Paul Loeb’s book did not disappoint. His essays introducing each section have depth and conviction, and the selection of essays is impeccable. Together, they issue a call to a grass roots activism for justice, dignity and courage that is as moving as it is urgent. Says Paul Hawken in his piece, “You are brilliant and the Earth is hiring”: “Inspiration is not garnered from the litanies of what may befall us; it resides in humanity’s willingness to restore, redress, reform, rebuild, recover, re-imagine and reconsider”. May these voices be heard.
My Grandfather’s Blessings
by Rachel Naomi Remen
Being a book devourer, as I am, I don’t often stop to reread. If I do, I tend to feel I am missing out on brilliant new ideas or turns of phrase that are just waiting to be discovered. Remen’s books are the exception. I sometimes peruse her chapters, which are short and round like multicolored beads, when I am in need of spiritual comfort.
With titles such as “Becoming a Blessing”, “Befriending Life” and “Restoring the World”, Remen’s stories come across in whispers, with no presumption or loud cookie cutter teachings. Her conclusions are fresh, humble and profound, and they always feel like a direct transmission. Through her generosity, we partake in her grandfather’s understanding of the sanctity of life, and are called to guard it in every way we can.
Reclaiming the Wild Soul
by Mary Thompson Reynolds
What if the desert spoke to us of silence and simplicity? What if the forests were the entranceway into mystery? What if oceans and rivers could be our teachers of pleasure, of flow? What if mountains were there to help us look up and seek higher grounds, higher aspirations? What if grasslands were an invitation to come home to ourselves, and the sweet company of others?

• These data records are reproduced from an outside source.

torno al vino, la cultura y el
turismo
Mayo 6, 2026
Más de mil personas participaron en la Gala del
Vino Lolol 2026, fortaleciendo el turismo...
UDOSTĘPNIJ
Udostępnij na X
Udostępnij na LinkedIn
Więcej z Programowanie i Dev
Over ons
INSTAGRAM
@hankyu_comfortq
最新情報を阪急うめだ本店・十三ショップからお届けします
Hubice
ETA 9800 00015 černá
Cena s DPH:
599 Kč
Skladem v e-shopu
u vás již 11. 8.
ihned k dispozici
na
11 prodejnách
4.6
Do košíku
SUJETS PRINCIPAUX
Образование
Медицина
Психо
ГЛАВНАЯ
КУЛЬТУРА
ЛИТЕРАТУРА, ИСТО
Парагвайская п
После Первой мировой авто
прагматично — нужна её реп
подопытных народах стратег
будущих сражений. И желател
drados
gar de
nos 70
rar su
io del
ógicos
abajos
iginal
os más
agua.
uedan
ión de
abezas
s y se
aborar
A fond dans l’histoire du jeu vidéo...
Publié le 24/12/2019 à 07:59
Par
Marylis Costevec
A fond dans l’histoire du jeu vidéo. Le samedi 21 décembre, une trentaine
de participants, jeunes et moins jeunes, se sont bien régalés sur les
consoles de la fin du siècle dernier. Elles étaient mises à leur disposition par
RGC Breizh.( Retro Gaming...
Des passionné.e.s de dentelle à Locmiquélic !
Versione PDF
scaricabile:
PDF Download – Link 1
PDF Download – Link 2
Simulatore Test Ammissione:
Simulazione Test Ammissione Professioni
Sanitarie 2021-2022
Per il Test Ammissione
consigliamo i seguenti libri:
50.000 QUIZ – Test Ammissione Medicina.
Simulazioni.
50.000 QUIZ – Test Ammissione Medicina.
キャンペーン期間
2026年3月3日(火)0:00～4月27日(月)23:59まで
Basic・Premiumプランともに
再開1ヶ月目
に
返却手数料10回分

This is the imaginary journey that Thompson Reynolds proposes. It is a rich exploration, at a time when we urgently need to reconnect to the inner and outer wild. By exploring the earth’s five essential (and archetypal) landscapes, the author presents a kaleidoscope of qualities that speak to our souls. In forests, to name one, she sees not only mystery but depth, wisdom, rootedness and shadow. She matches each of these qualities with stories and practices, to help us connect to that landscape wherever we may be.
We may be cut off from travelling due to the pandemic, but we can find all of the Earth’s treasures within. That is no small gift, and we would do well to receive it.